§ **Task description**: The word "across" marks the lines to keep; find each one in the data and copy it.

§ **Data for the task**:
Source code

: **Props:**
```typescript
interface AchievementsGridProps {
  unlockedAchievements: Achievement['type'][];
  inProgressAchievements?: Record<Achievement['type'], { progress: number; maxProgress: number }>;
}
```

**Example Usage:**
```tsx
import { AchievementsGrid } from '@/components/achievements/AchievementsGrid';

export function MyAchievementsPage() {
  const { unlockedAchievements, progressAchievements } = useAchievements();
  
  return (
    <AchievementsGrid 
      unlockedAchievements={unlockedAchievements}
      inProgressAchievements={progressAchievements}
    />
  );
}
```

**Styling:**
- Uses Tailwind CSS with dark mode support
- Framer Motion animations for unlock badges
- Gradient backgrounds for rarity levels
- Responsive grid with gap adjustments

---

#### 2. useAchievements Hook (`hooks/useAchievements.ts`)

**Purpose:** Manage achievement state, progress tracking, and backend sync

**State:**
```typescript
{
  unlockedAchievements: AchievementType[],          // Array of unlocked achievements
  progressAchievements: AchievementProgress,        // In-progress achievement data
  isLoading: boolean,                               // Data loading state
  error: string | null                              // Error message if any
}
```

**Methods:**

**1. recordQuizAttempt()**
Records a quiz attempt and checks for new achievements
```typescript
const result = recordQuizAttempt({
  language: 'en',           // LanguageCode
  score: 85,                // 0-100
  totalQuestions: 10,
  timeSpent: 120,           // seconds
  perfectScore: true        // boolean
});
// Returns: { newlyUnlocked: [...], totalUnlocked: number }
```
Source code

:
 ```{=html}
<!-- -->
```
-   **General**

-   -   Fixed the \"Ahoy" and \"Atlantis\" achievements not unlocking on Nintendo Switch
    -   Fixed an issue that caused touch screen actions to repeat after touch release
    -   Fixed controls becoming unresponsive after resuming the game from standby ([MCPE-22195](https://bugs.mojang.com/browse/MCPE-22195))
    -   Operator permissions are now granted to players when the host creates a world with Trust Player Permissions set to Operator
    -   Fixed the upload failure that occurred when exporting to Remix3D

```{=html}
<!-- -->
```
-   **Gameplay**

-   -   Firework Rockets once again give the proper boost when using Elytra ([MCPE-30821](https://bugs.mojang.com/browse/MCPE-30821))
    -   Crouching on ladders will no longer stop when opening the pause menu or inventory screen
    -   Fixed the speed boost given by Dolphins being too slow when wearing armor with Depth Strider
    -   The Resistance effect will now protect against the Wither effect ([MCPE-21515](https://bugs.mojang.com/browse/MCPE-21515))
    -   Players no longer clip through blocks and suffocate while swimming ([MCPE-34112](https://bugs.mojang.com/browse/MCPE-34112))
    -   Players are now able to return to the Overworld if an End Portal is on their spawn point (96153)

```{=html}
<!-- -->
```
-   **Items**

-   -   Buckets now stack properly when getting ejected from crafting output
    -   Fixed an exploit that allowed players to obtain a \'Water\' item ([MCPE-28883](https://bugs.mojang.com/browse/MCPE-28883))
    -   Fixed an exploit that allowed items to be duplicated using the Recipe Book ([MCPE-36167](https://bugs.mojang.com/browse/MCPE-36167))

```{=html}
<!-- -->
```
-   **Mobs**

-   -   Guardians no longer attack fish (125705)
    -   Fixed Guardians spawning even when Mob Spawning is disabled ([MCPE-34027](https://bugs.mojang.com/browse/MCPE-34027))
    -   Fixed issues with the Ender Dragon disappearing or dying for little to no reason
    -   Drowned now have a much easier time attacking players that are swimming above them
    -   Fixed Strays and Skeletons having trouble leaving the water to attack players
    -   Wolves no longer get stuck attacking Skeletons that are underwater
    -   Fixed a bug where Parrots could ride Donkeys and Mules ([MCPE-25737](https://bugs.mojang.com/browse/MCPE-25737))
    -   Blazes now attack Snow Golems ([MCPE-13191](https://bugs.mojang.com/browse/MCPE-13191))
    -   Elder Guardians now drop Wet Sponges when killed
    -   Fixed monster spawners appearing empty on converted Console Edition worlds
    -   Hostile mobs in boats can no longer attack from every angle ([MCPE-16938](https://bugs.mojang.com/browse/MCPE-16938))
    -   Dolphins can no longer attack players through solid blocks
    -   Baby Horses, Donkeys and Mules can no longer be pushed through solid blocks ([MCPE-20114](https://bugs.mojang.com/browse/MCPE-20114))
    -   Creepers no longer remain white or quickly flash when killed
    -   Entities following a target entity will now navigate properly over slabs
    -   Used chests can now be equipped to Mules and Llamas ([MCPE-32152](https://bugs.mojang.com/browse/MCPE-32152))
---
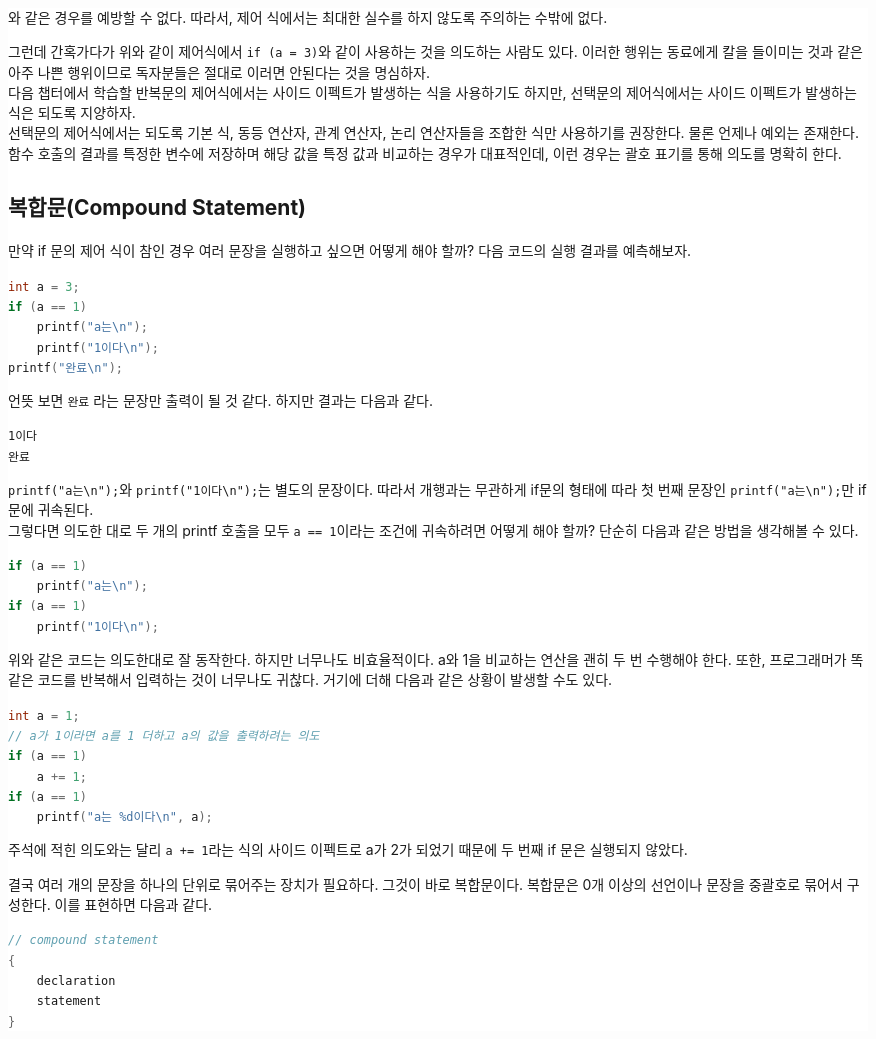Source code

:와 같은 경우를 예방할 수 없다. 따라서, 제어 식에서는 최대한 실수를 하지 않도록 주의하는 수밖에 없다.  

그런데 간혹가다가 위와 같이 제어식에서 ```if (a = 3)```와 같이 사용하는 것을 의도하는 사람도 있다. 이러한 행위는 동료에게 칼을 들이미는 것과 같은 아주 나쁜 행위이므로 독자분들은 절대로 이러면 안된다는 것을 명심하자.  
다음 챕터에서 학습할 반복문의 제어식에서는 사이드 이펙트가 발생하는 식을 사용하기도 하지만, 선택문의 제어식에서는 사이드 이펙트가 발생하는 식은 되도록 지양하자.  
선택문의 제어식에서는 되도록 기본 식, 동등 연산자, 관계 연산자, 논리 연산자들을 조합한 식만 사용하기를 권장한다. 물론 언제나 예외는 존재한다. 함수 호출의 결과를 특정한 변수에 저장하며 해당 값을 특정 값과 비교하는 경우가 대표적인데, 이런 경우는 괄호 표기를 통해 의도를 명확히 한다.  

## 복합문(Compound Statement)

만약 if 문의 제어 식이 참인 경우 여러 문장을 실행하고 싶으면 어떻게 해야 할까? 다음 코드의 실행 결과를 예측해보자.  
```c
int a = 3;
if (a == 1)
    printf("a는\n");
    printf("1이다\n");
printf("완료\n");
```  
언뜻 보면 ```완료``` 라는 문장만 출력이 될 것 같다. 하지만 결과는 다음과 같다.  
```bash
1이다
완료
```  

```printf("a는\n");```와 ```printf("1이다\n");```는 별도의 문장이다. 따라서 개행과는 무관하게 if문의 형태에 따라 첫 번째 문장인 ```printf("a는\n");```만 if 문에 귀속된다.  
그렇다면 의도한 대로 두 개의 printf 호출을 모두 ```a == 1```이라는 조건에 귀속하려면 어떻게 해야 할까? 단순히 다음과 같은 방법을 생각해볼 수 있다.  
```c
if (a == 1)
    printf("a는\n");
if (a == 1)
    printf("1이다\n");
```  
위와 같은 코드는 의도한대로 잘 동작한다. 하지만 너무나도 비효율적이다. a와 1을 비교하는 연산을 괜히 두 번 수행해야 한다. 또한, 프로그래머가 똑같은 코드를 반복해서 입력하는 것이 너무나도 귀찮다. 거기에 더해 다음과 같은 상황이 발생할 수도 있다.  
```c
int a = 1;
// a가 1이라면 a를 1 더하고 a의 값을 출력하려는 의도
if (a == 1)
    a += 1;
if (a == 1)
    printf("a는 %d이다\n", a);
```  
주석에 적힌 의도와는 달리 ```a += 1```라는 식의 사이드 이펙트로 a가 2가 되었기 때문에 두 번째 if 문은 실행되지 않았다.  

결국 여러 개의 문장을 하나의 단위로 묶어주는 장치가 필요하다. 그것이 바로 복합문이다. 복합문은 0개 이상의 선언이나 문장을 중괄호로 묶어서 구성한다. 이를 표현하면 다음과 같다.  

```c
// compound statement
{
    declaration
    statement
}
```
...
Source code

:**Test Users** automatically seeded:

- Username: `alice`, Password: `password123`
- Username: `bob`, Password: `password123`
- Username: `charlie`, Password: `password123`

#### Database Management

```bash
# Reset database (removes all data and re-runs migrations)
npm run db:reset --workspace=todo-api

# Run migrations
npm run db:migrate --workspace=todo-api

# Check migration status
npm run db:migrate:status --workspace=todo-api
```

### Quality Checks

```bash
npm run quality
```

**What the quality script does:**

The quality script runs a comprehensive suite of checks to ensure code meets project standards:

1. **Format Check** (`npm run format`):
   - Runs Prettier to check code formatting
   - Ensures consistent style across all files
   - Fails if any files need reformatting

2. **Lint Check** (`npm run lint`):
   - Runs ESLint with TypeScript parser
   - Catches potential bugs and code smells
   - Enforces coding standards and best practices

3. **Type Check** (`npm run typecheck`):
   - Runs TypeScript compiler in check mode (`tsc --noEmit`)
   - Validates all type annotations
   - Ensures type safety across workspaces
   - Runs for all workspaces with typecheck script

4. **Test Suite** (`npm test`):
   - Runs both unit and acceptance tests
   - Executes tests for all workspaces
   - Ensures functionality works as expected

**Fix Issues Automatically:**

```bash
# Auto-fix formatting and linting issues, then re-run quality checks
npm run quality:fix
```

§ **Written solution**:
   - Ensures consistent style across all files
   - Ensures type safety across workspaces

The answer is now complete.